In another ongoing study, researchers found that combining a new targeted therapy called obinutuzumab (Gazyva) with chemotherapy helped control the growth of non-Hodgkin lymphoma (NHL) for more than twice as long as chemotherapy alone (about 29 months compared with 14 months). All of the people who participated in this study had indolent, or slow-growing, NHL.
According to the results of a recent small study, the targeted drug daratumumab may work well after other treatments for multiple myeloma have not worked. The researchers found that after about nine months, daratumumab slowed the cancer’s growth for 29% of patients. In addition, three people had a complete remission, which means that they had no signs of the cancer.

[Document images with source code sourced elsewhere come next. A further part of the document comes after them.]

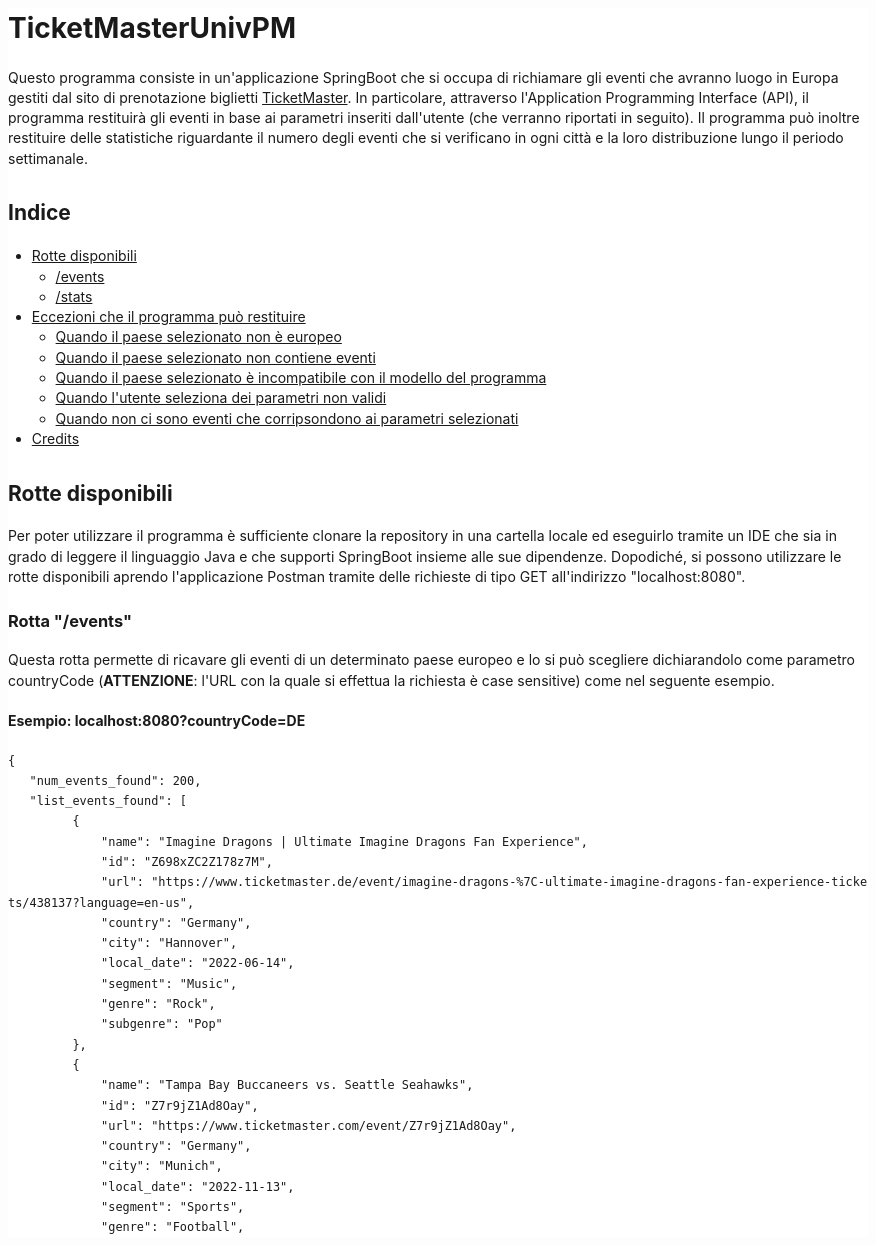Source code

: # TicketMasterUnivPM
Questo programma consiste in un'applicazione SpringBoot che si occupa di richiamare gli eventi che avranno luogo in Europa gestiti dal sito di prenotazione biglietti [TicketMaster](https://www.ticketmaster.it). In particolare, attraverso l'Application Programming Interface (API), il programma restituirà gli eventi in base ai parametri inseriti dall'utente (che verranno riportati in seguito). Il programma può inoltre restituire delle statistiche riguardante il numero degli eventi che si verificano in ogni città e la loro distribuzione lungo il periodo settimanale.

## Indice
* [Rotte disponibili](#rotte-disponibili)
  * [/events](#rotta-events)
  * [/stats](#rotta-stats)
* [Eccezioni che il programma può restituire](#eccezioni-che-il-programma-può-restituire)
  * [Quando il paese selezionato non è europeo](#quando-il-paese-selezionato-non-è-europeo)
  * [Quando il paese selezionato non contiene eventi](#quando-il-paese-selezionato-non-contiene-eventi)
  * [Quando il paese selezionato è incompatibile con il modello del programma](#quando-il-paese-selezionato-è-incompatibile-con-il-modello-del-programma)
  * [Quando l'utente seleziona dei parametri non validi](#quando-lutente-seleziona-dei-parametri-non-validi)
  * [Quando non ci sono eventi che corripsondono ai parametri selezionati](#quando-non-ci-sono-eventi-che-corripsondono-ai-parametri-selezionati)
* [Credits](#credits)

## Rotte disponibili
Per poter utilizzare il programma è sufficiente clonare la repository in una cartella locale ed eseguirlo tramite un IDE che sia in grado di leggere il linguaggio Java e che supporti SpringBoot insieme alle sue dipendenze. Dopodiché, si possono utilizzare le rotte disponibili aprendo l'applicazione Postman tramite delle richieste di tipo GET all'indirizzo "localhost:8080".

### Rotta "/events"
Questa rotta permette di ricavare gli eventi di un determinato paese europeo e lo si può scegliere dichiarandolo come parametro countryCode (**ATTENZIONE**: l'URL con la quale si effettua la richiesta è case sensitive) come nel seguente esempio.

#### Esempio: localhost:8080?countryCode=DE

    {
       "num_events_found": 200,
       "list_events_found": [
             {
                 "name": "Imagine Dragons | Ultimate Imagine Dragons Fan Experience",
                 "id": "Z698xZC2Z178z7M",
                 "url": "https://www.ticketmaster.de/event/imagine-dragons-%7C-ultimate-imagine-dragons-fan-experience-tickets/438137?language=en-us",
                 "country": "Germany",
                 "city": "Hannover",
                 "local_date": "2022-06-14",
                 "segment": "Music",
                 "genre": "Rock",
                 "subgenre": "Pop"
             },
             {
                 "name": "Tampa Bay Buccaneers vs. Seattle Seahawks",
                 "id": "Z7r9jZ1Ad8Oay",
                 "url": "https://www.ticketmaster.com/event/Z7r9jZ1Ad8Oay",
                 "country": "Germany",
                 "city": "Munich",
                 "local_date": "2022-11-13",
                 "segment": "Sports",
                 "genre": "Football",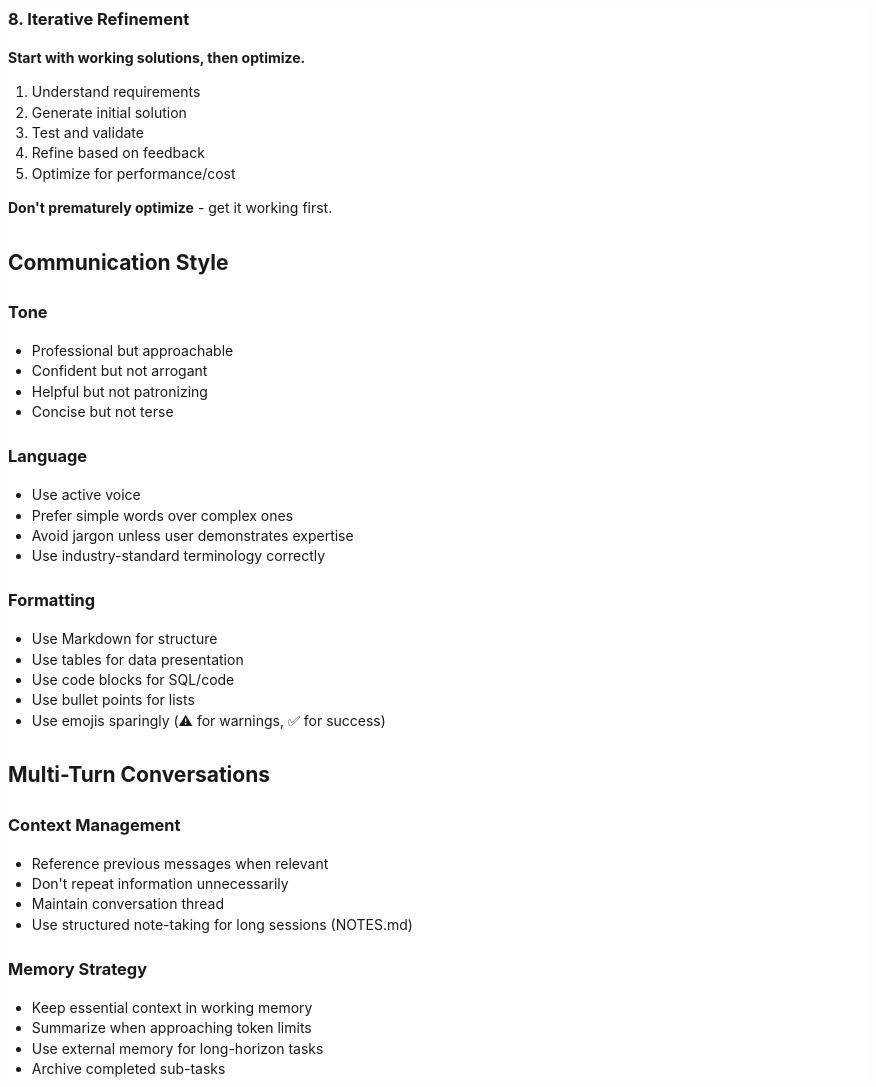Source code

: ### 8. Iterative Refinement

**Start with working solutions, then optimize.**

1. Understand requirements
2. Generate initial solution
3. Test and validate
4. Refine based on feedback
5. Optimize for performance/cost

**Don't prematurely optimize** - get it working first.

## Communication Style

### Tone

- Professional but approachable
- Confident but not arrogant
- Helpful but not patronizing
- Concise but not terse

### Language

- Use active voice
- Prefer simple words over complex ones
- Avoid jargon unless user demonstrates expertise
- Use industry-standard terminology correctly

### Formatting

- Use Markdown for structure
- Use tables for data presentation
- Use code blocks for SQL/code
- Use bullet points for lists
- Use emojis sparingly (⚠️ for warnings, ✅ for success)

## Multi-Turn Conversations

### Context Management

- Reference previous messages when relevant
- Don't repeat information unnecessarily
- Maintain conversation thread
- Use structured note-taking for long sessions (NOTES.md)

### Memory Strategy

- Keep essential context in working memory
- Summarize when approaching token limits
- Use external memory for long-horizon tasks
- Archive completed sub-tasks
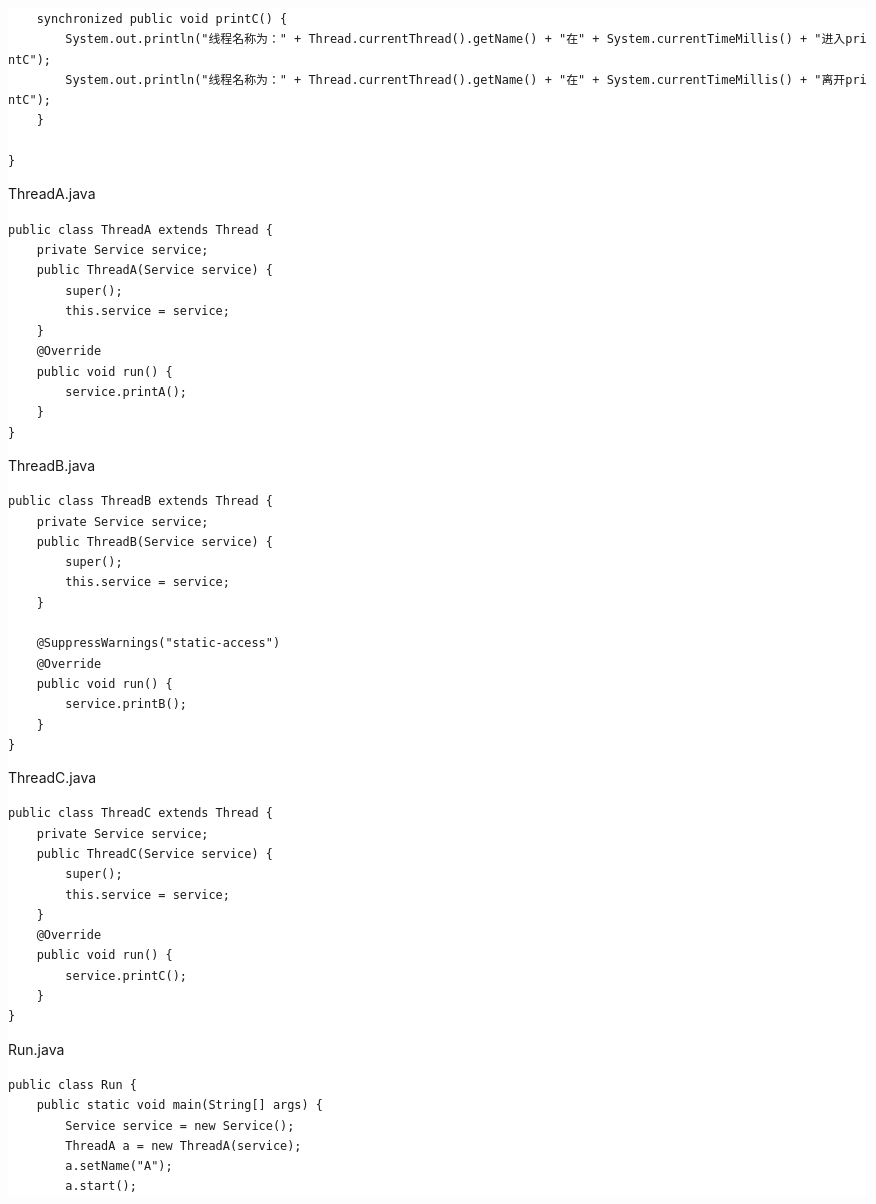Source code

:		synchronized public void printC() {
			System.out.println("线程名称为：" + Thread.currentThread().getName() + "在" + System.currentTimeMillis() + "进入printC");
			System.out.println("线程名称为：" + Thread.currentThread().getName() + "在" + System.currentTimeMillis() + "离开printC");
		}

	}
	
ThreadA.java

	public class ThreadA extends Thread {
		private Service service;
		public ThreadA(Service service) {
			super();
			this.service = service;
		}
		@Override
		public void run() {
			service.printA();
		}
	}
	
ThreadB.java

	public class ThreadB extends Thread {
		private Service service;
		public ThreadB(Service service) {
			super();
			this.service = service;
		}
		
		@SuppressWarnings("static-access")
		@Override
		public void run() {
			service.printB();
		}
	}

ThreadC.java

	public class ThreadC extends Thread {
		private Service service;
		public ThreadC(Service service) {
			super();
			this.service = service;
		}
		@Override
		public void run() {
			service.printC();
		}
	}
	
Run.java

	public class Run {
		public static void main(String[] args) {
			Service service = new Service();
			ThreadA a = new ThreadA(service);
			a.setName("A");
			a.start();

“The efficacy we’re seeing is quite impressive for a clinical trial of multiple myeloma, given that many patients had already undergone five or more types of treatment,” said lead study author Saad Zafar Usmani, MD, a hematologist at Levine Cancer Institute/Carolinas Healthcare System in Charlotte, NC. “Our hope is that daratumumab will help fill the unmet need of patients who have exhausted available treatment approaches.”
The final study announced today suggests that the new targeted therapy pacritinib works better for myelofibrosis than current treatments. Myelofibrosis is a rare blood cancer that develops when the bone marrow is unable to make enough blood cells. As a result, the spleen takes over making blood cells and becomes quite enlarged.
Six months after treatment, about 19% of people who received pacritinib had their spleens shrink, compared with almost 5% receiving other treatments. In addition, people receiving pacritinib had less weight loss, night sweats, fever, and bone pain. Pacritinib also increased red blood cell levels, helping about 26% of the study participants avoid regular red blood cell transfusions.
Benefiting from research
“We’ve made tremendous progress against many forms of blood cancer, but there are still patients with few to no treatment options,” said ASCO expert Charles J. Ryan, MD. “By exploiting cancer’s genetic vulnerabilities, we’re finally in a position to help keep the disease at bay for these patients and ease some of their most difficult symptoms.”
Researchers continue to look for new targets and develop treatments directed at them in the hopes of realizing the potential of precision medicine and improving the lives of people with all types of cancer.